[INPUT FOR THIS TASK Boundary: Start]

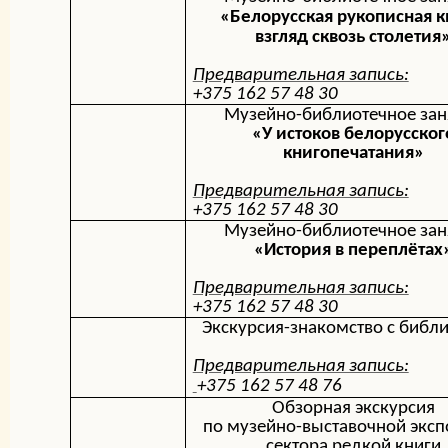
«Белорусская рукописная к
взгляд сквозь столетия
Предварительная запись:
+375 162 57 48 30
Музейно-библиотечное зан
«У истоков белорусског
книгопечатания»
Предварительная запись:
+375 162 57 48 30
Музейно-библиотечное зан
«История в переплётах
Предварительная запись:
+375 162 57 48 30
Экскурсия-знакомство с библ
Предварительная запись:
+375 162 57 48 76
Обзорная экскурсия
по музейно-выставочной экс
сектора редкой книги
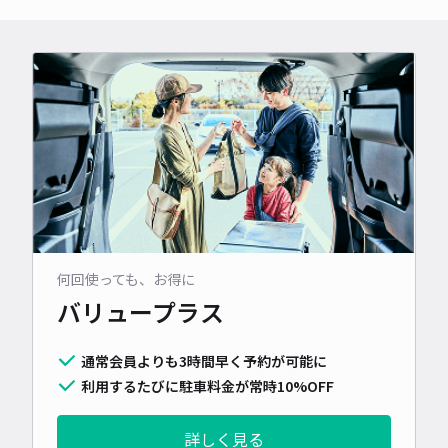
何回使っても、お得に
バリュープラス
通常会員よりも3時間早く予約が可能に
利用するたびに駐車料金が常時10%OFF
詳しく見る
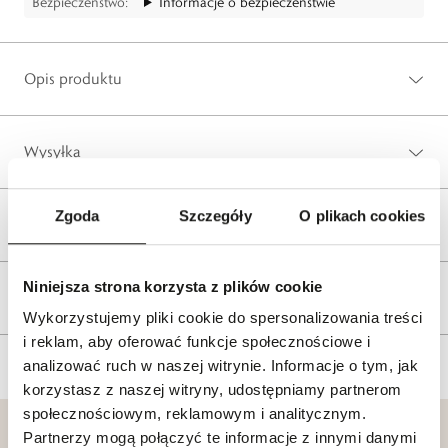
Bezpieczeństwo:
Informacje o bezpieczeństwie
Opis produktu
Wysyłka
Zgoda
Szczegóły
O plikach cookies
Reklamacje i zwroty
Niniejsza strona korzysta z plików cookie
Tagi
Wykorzystujemy pliki cookie do spersonalizowania treści
i reklam, aby oferować funkcje społecznościowe i
analizować ruch w naszej witrynie. Informacje o tym, jak
korzystasz z naszej witryny, udostępniamy partnerom
społecznościowym, reklamowym i analitycznym.
Partnerzy mogą połączyć te informacje z innymi danymi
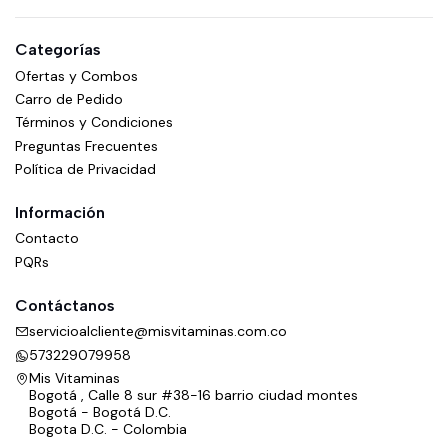
Categorías
Ofertas y Combos
Carro de Pedido
Términos y Condiciones
Preguntas Frecuentes
Política de Privacidad
Información
Contacto
PQRs
Contáctanos
servicioalcliente@misvitaminas.com.co
573229079958
Mis Vitaminas
Bogotá , Calle 8 sur #38-16 barrio ciudad montes
Bogotá - Bogotá D.C.
Bogota D.C. - Colombia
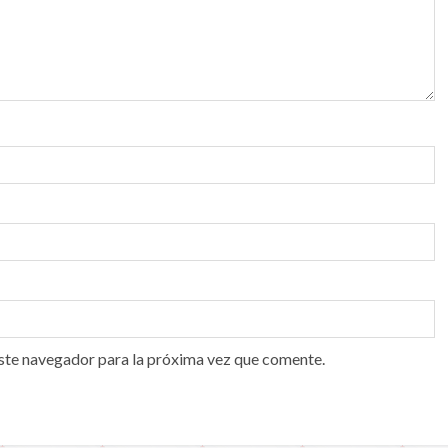
ste navegador para la próxima vez que comente.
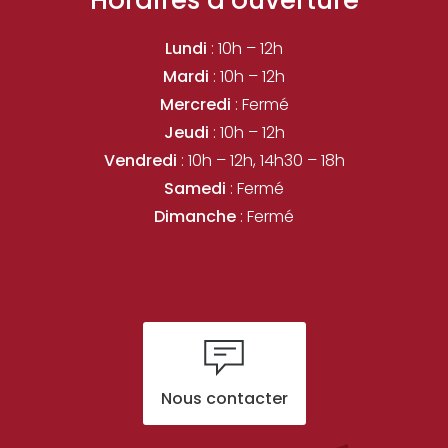
Lundi
: 10h – 12h
Mardi
: 10h – 12h
Mercredi
: Fermé
Jeudi
: 10h – 12h
Vendredi
: 10h – 12h, 14h30 – 18h
Samedi
: Fermé
Dimanche
: Fermé
Nous contacter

[INPUT FOR THIS TASK Boundary: End]

Pull every line of text out of the data above without changing a word, and leave the pictures out of your answer.

= SOLUTION =
«Белорусская рукописная к
взгляд сквозь столетия
Предварительная запись:
+375 162 57 48 30
Музейно-библиотечное зан
«У истоков белорусског
книгопечатания»
Предварительная запись:
+375 162 57 48 30
Музейно-библиотечное зан
«История в переплётах
Предварительная запись:
+375 162 57 48 30
Экскурсия-знакомство с библ
Предварительная запись:
+375 162 57 48 76
Обзорная экскурсия
по музейно-выставочной экс
сектора редкой книги
何回使っても、お得に
バリュープラス
通常会員よりも3時間早く予約が可能に
利用するたびに駐車料金が常時10%OFF
詳しく見る
Bezpieczeństwo:
Informacje o bezpieczeństwie
Opis produktu
Wysyłka
Zgoda
Szczegóły
O plikach cookies
Reklamacje i zwroty
Niniejsza strona korzysta z plików cookie
Tagi
Wykorzystujemy pliki cookie do spersonalizowania treści
i reklam, aby oferować funkcje społecznościowe i
analizować ruch w naszej witrynie. Informacje o tym, jak
korzystasz z naszej witryny, udostępniamy partnerom
społecznościowym, reklamowym i analitycznym.
Partnerzy mogą połączyć te informacje z innymi danymi
Categorías
Ofertas y Combos
Carro de Pedido
Términos y Condiciones
Preguntas Frecuentes
Política de Privacidad
Información
Contacto
PQRs
Contáctanos
servicioalcliente@misvitaminas.com.co
573229079958
Mis Vitaminas
Bogotá , Calle 8 sur #38-16 barrio ciudad montes
Bogotá - Bogotá D.C.
Bogota D.C. - Colombia
ste navegador para la próxima vez que comente.
Lundi
: 10h – 12h
Mardi
: 10h – 12h
Mercredi
: Fermé
Jeudi
: 10h – 12h
Vendredi
: 10h – 12h, 14h30 – 18h
Samedi
: Fermé
Dimanche
: Fermé
Nous contacter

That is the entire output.